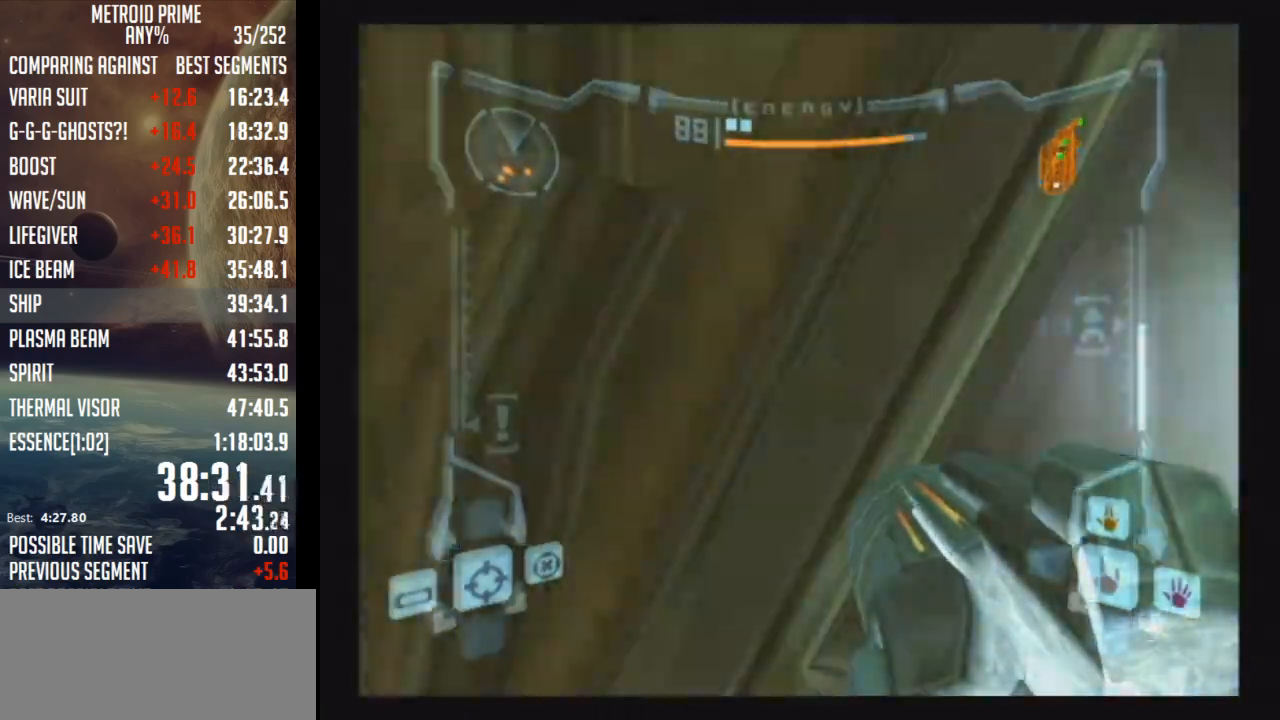
{"buttons": ["L1"], "left_stick": "right", "right_stick": "center", "events": [[83, "L1", "down"], [367, "left_stick", "right"]]}
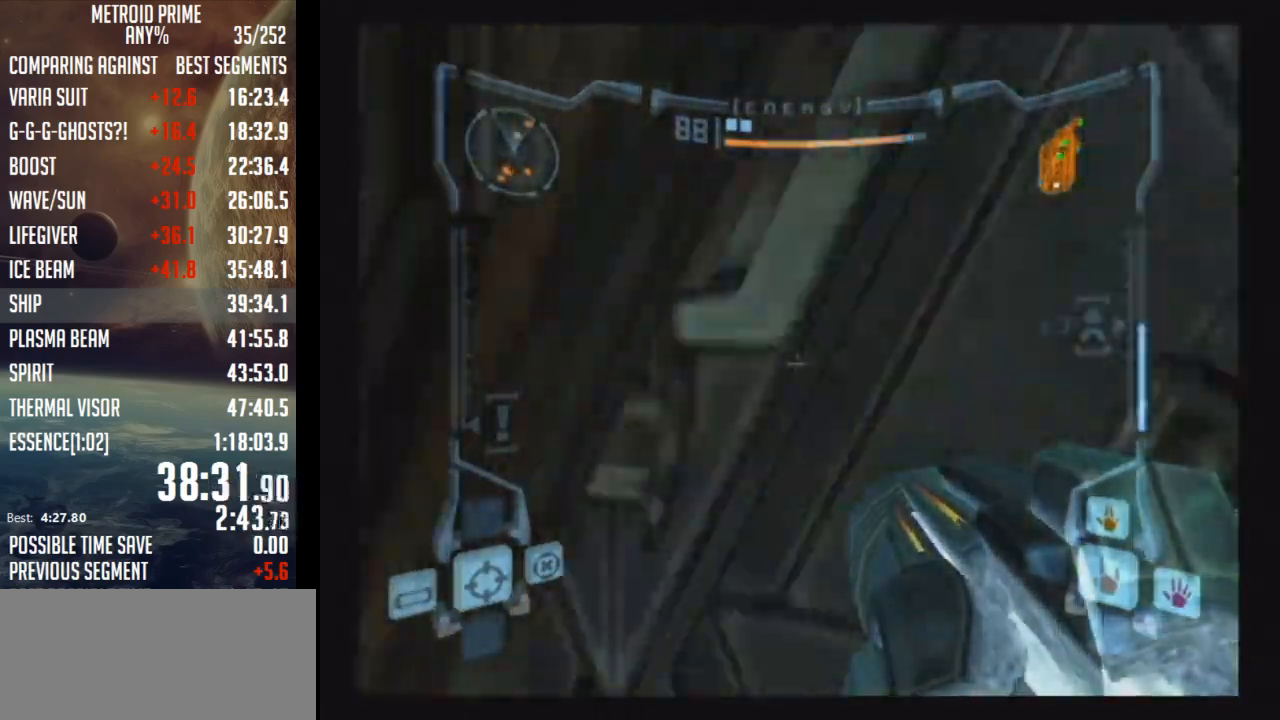
{"buttons": ["L1"], "left_stick": "up-right", "right_stick": "center", "events": [[117, "left_stick", "up-right"], [217, "left_stick", "up"], [467, "left_stick", "up-right"]]}
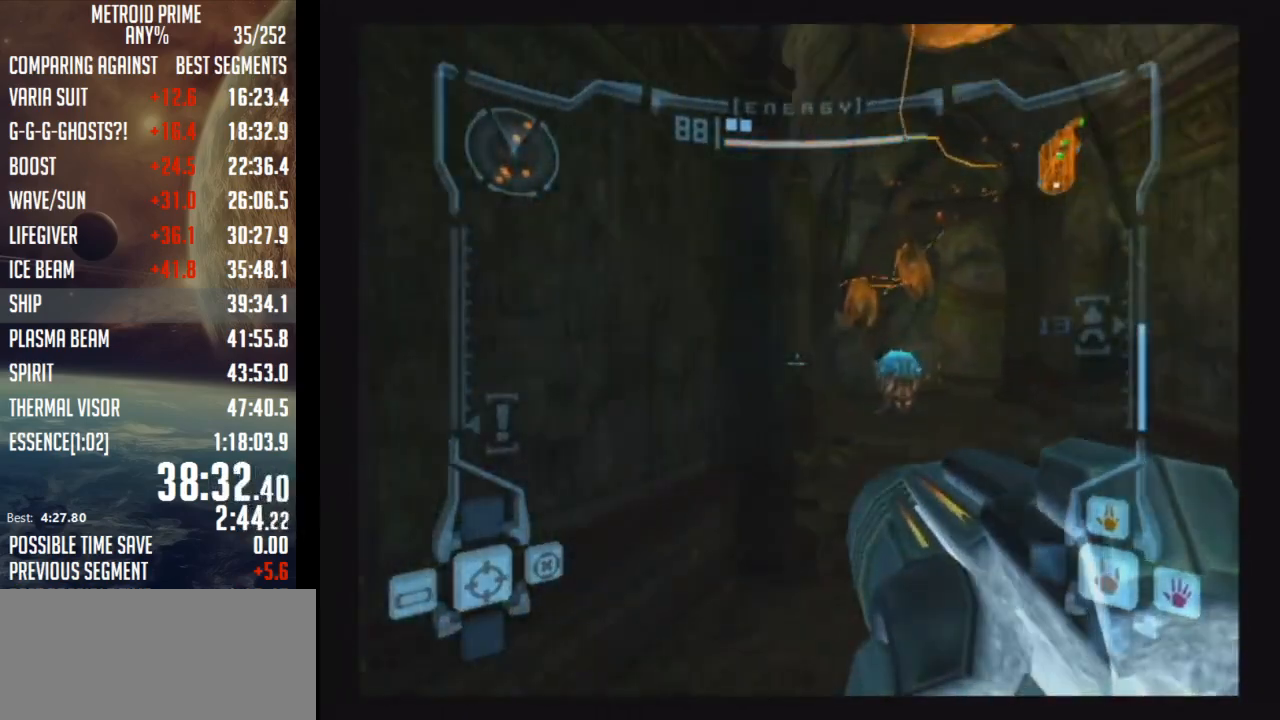
{"buttons": ["A"], "left_stick": "up-right", "right_stick": "center", "events": [[33, "B", "down"], [183, "B", "up"], [183, "L1", "up"], [367, "A", "down"]]}
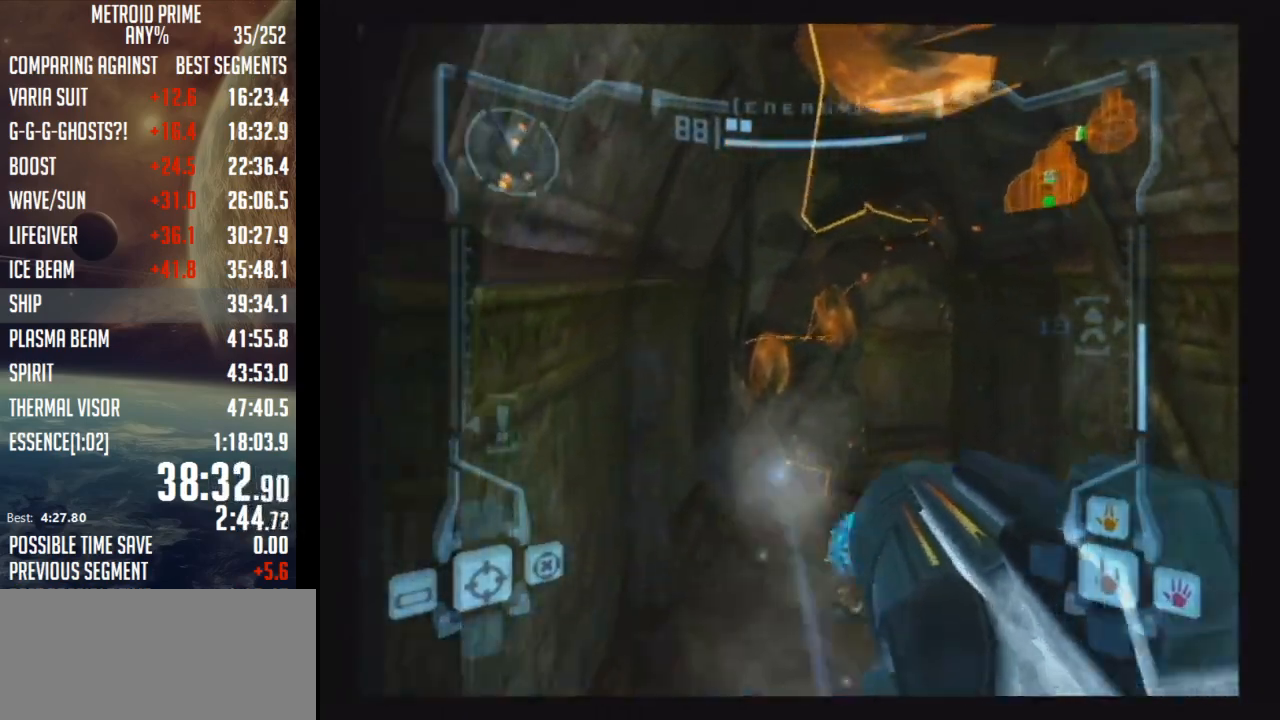
{"buttons": ["B", "L1", "R1"], "left_stick": "up-right", "right_stick": "center", "events": [[50, "A", "up"], [50, "R1", "down"], [400, "L1", "down"], [433, "B", "down"]]}
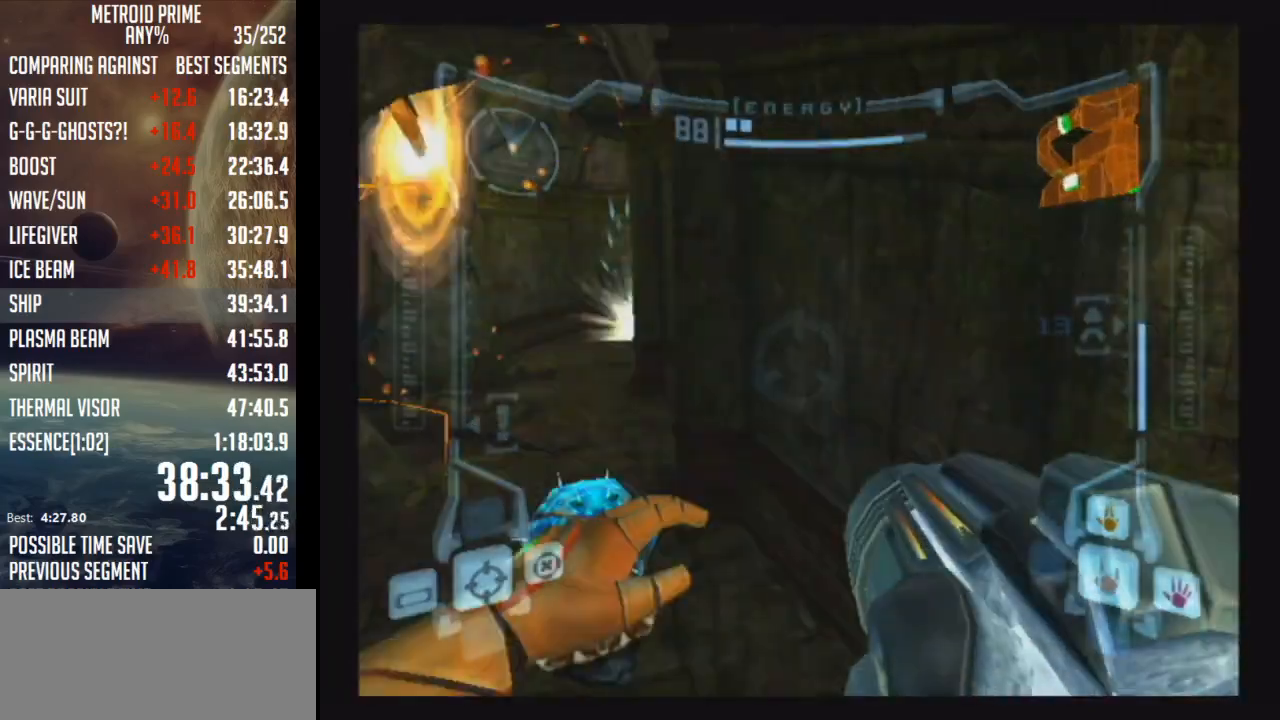
{"buttons": ["R1"], "left_stick": "up-right", "right_stick": "center", "events": [[83, "B", "up"], [83, "L1", "up"]]}
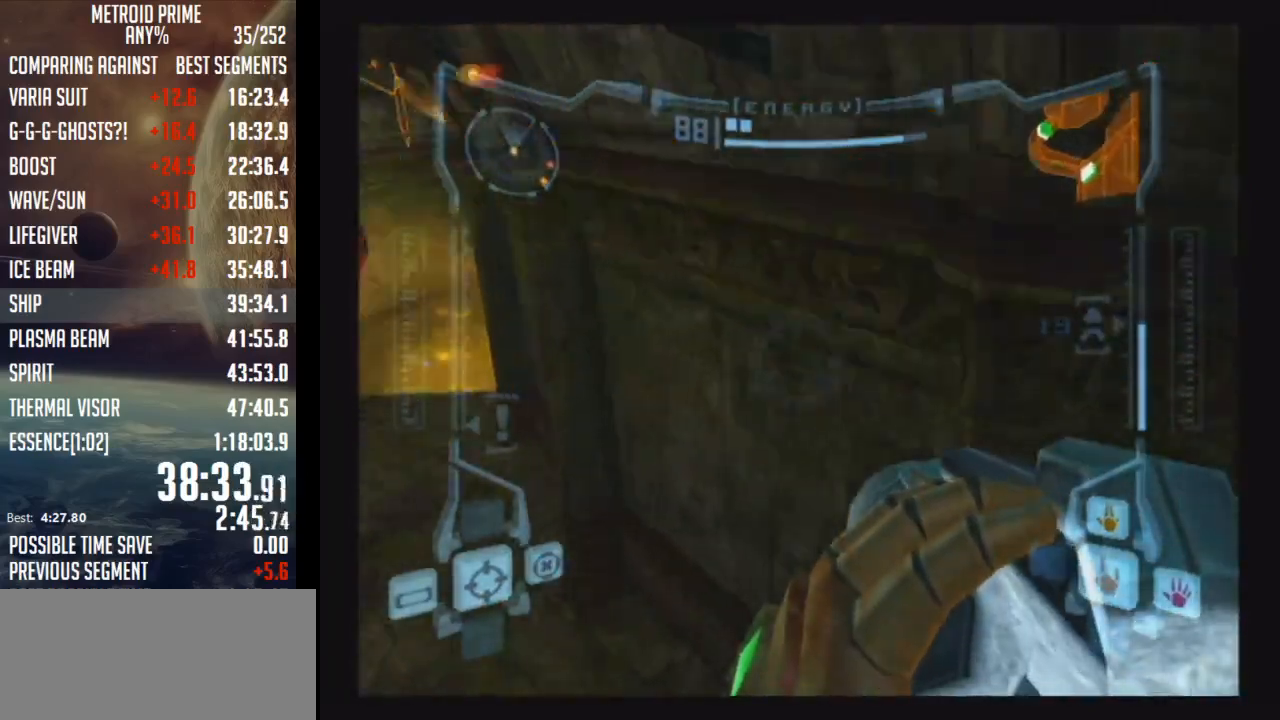
{"buttons": ["B", "L1", "R1"], "left_stick": "up-left", "right_stick": "center", "events": [[433, "L1", "down"], [433, "left_stick", "up-left"], [467, "B", "down"]]}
::::
- **Exercise description**: Set down the entries shown above once more, exactly as they read, but without pictures.

- **Answer space**:
{"buttons": ["L1"], "left_stick": "right", "right_stick": "center", "events": [[83, "L1", "down"], [367, "left_stick", "right"]]}
{"buttons": ["L1"], "left_stick": "up-right", "right_stick": "center", "events": [[117, "left_stick", "up-right"], [217, "left_stick", "up"], [467, "left_stick", "up-right"]]}
{"buttons": ["A"], "left_stick": "up-right", "right_stick": "center", "events": [[33, "B", "down"], [183, "B", "up"], [183, "L1", "up"], [367, "A", "down"]]}
{"buttons": ["B", "L1", "R1"], "left_stick": "up-right", "right_stick": "center", "events": [[50, "A", "up"], [50, "R1", "down"], [400, "L1", "down"], [433, "B", "down"]]}
{"buttons": ["R1"], "left_stick": "up-right", "right_stick": "center", "events": [[83, "B", "up"], [83, "L1", "up"]]}
{"buttons": ["B", "L1", "R1"], "left_stick": "up-left", "right_stick": "center", "events": [[433, "L1", "down"], [433, "left_stick", "up-left"], [467, "B", "down"]]}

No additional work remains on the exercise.